During her junior year, a former neighbor and retired FBI specialist suggested that Dixon apply for a job at his former employer. Unable to resist this unique opportunity, she decided to take a chance.
After more than a year of intensive interviews, background investigations and security checks, the FBI offered Dixon a position in early 2019. Her unit chief stated she was excited to have someone with a journalism degree in the department.
“When I applied for this job with the FBI, I didn’t think I would get it,” said Dixon, who is currently a management and program analyst. “But I did. Why did I ever think otherwise?”
Reporting for duty
When Dixon reported to the FBI Headquarters in Washington for her first day on the job, she was only 22 years old, making her the youngest analyst in the FBI’s finance and facilities division. Dixon continually reminds herself to be confident—something that her parents instilled in her from an early age. She encourages other young alumni to do the same.

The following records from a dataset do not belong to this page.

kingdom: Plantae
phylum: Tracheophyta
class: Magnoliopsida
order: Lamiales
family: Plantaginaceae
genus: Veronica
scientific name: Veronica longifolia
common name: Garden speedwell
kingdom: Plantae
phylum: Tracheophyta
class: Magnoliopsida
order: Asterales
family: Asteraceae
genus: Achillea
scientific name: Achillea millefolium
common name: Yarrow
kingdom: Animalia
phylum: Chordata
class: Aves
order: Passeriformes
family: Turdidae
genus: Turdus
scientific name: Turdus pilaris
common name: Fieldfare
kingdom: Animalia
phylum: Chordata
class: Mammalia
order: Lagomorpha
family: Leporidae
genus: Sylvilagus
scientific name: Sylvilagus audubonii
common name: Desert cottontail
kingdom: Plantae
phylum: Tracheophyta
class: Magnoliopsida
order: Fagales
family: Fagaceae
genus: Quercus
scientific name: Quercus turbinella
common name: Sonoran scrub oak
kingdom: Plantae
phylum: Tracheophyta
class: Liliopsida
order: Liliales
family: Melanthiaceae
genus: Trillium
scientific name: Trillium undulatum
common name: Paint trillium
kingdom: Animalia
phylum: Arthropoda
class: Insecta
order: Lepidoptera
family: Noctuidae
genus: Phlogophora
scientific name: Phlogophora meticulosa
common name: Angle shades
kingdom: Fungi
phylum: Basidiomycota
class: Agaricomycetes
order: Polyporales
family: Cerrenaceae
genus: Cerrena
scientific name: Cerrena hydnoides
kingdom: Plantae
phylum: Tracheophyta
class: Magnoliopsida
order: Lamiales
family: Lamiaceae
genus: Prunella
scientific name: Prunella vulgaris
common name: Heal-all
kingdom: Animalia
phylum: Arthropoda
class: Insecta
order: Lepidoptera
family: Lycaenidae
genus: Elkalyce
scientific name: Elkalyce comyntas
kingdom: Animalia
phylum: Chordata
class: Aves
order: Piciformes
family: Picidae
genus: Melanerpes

“Don’t doubt yourself,” Dixon said. “Believe in yourself and keep praying on it. If it’s meant for you, it will be for you.”
She attributes her experiences at Temple for her preparedness as she takes on a range of responsibilities at the FBI. “Temple made me well-rounded. I’m Temple Made,” Dixon said.
Agent of change
Today, Dixon tries to keep those around her informed about the criminal justice system in the U.S. Eventually, she wants to be part of future change by moving up the ladder at the FBI or taking a different path unbeknownst to her right now.
“I’m going to make a difference,” she said.